Convert the part of the material below that opens with the line containing "Field: Temperature shown" and closes with the line containing "Value: mA 38", both lines included, into a JSON list of strings, one string per line, with blank lines dropped. Leave the pictures out of the answer.
╔══
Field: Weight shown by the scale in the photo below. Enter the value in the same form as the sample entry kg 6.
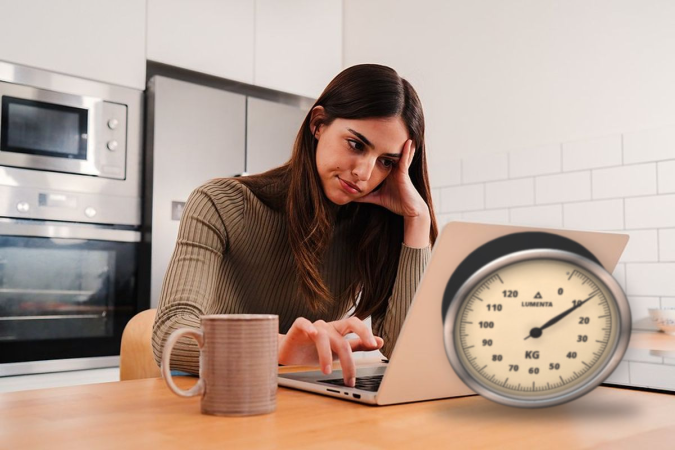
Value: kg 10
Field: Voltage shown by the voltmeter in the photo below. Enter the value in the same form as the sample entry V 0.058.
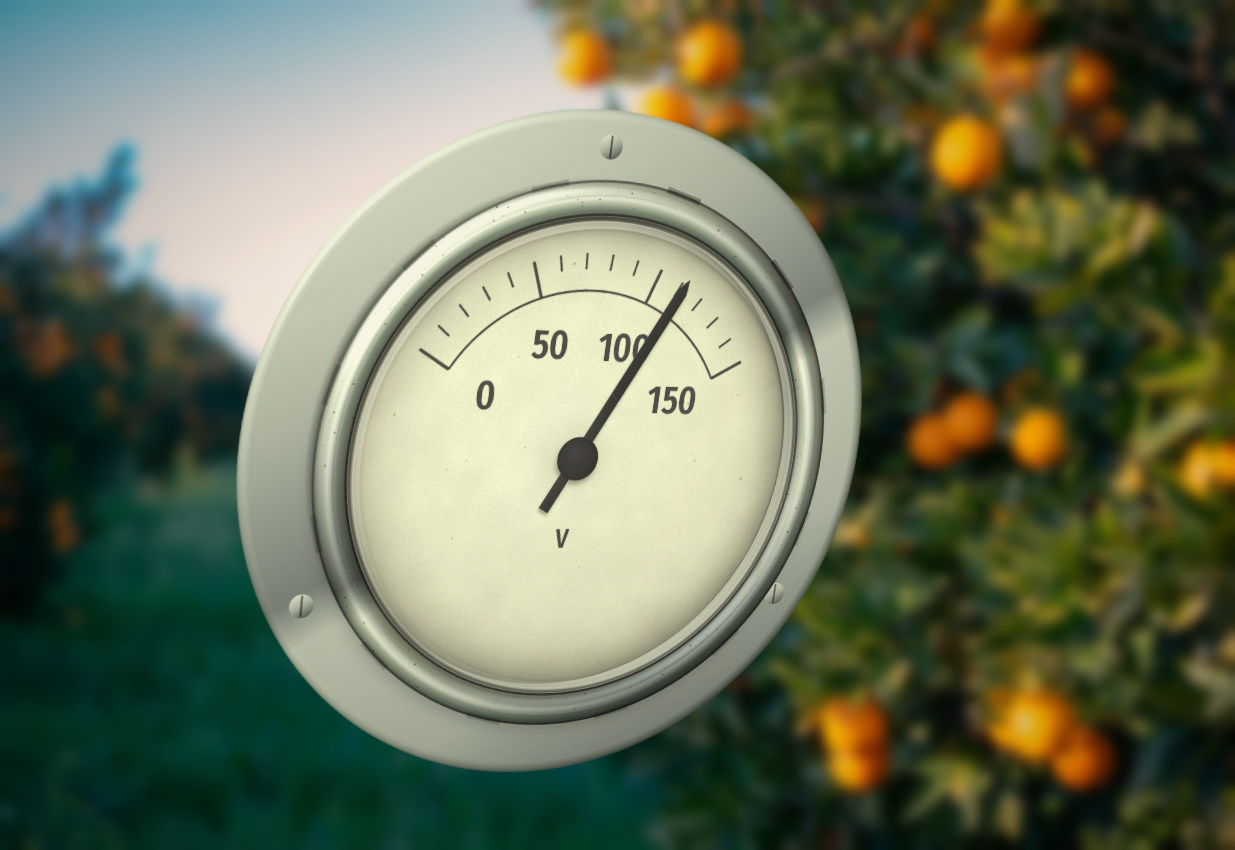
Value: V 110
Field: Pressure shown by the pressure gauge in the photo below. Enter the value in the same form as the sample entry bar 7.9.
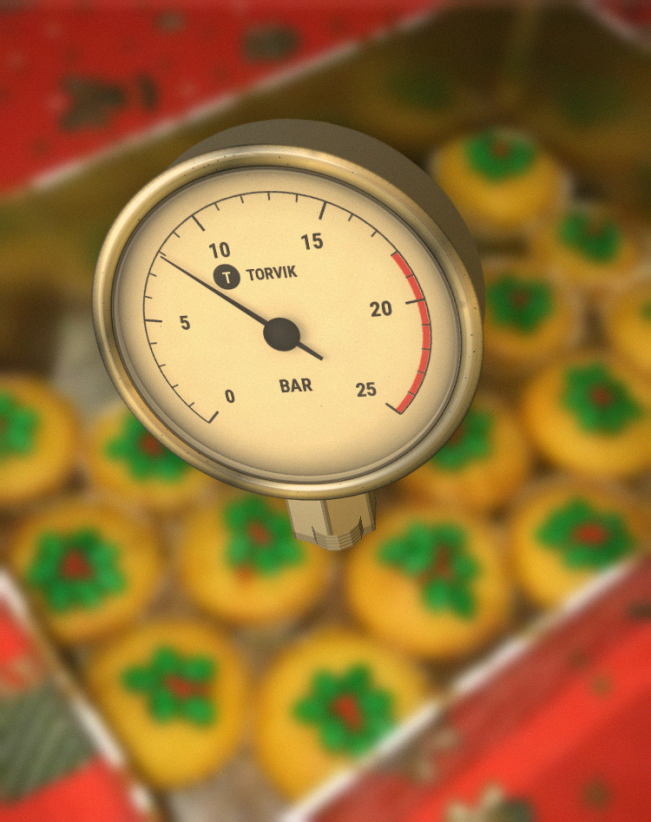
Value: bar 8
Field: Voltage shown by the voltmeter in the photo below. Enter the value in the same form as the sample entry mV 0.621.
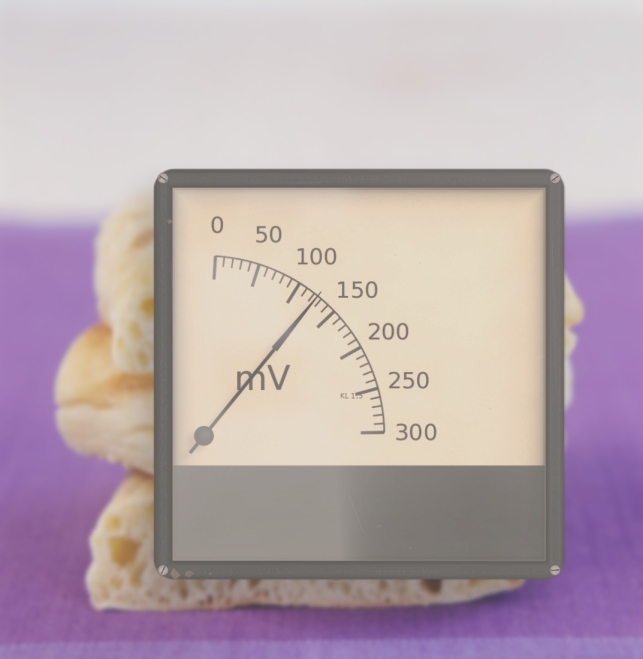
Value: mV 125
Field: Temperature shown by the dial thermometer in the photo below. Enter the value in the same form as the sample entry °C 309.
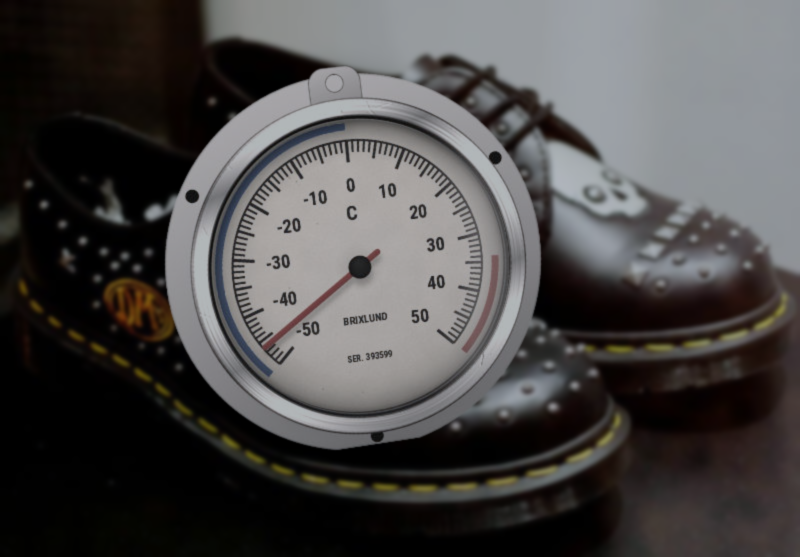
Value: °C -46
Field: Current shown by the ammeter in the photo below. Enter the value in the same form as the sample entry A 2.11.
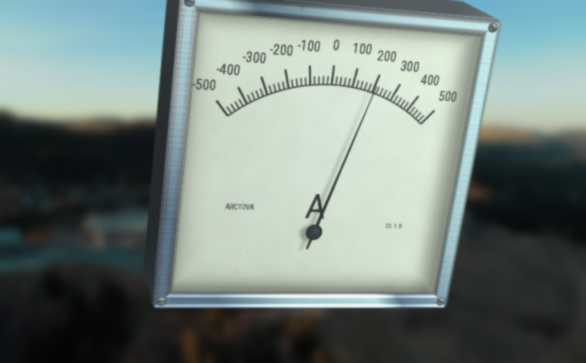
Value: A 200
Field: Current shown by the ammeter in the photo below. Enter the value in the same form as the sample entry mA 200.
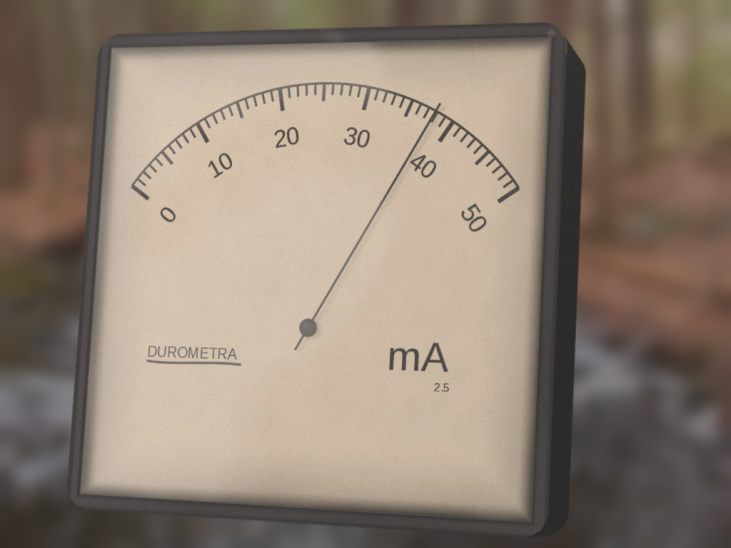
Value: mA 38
╚══
╔══
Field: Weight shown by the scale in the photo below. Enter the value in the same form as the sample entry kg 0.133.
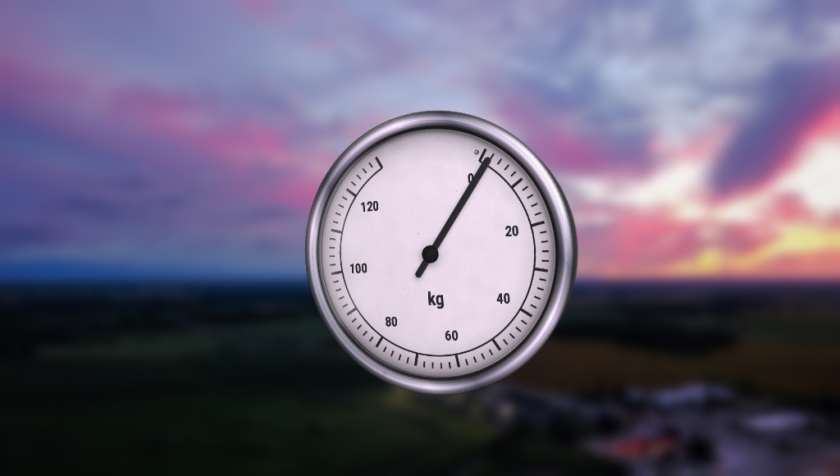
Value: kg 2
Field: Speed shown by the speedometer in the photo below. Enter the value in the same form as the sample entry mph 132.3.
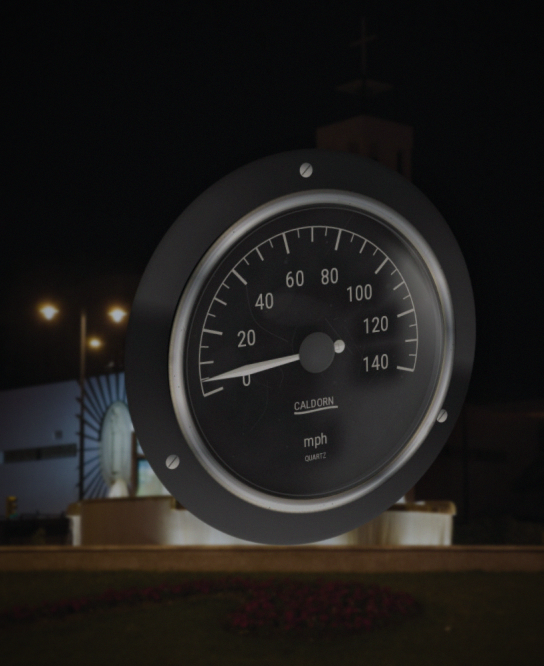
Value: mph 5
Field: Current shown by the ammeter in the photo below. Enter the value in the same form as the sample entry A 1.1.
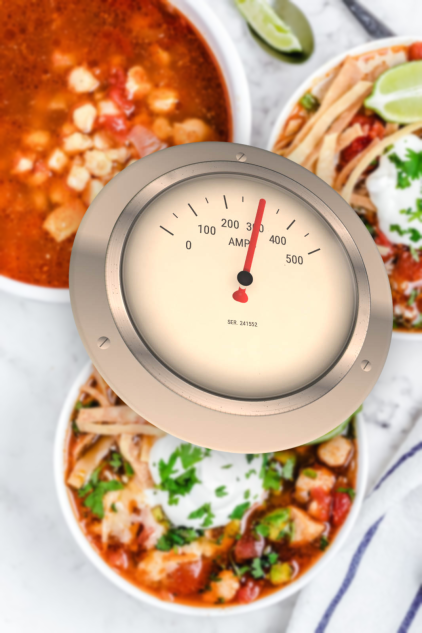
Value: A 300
╚══
→ **OUTPUT FOR THIS TASK**:
[
  "Field: Temperature shown by the dial thermometer in the photo below. Enter the value in the same form as the sample entry °C 309.",
  "Value: °C -46",
  "Field: Current shown by the ammeter in the photo below. Enter the value in the same form as the sample entry A 2.11.",
  "Value: A 200",
  "Field: Current shown by the ammeter in the photo below. Enter the value in the same form as the sample entry mA 200.",
  "Value: mA 38"
]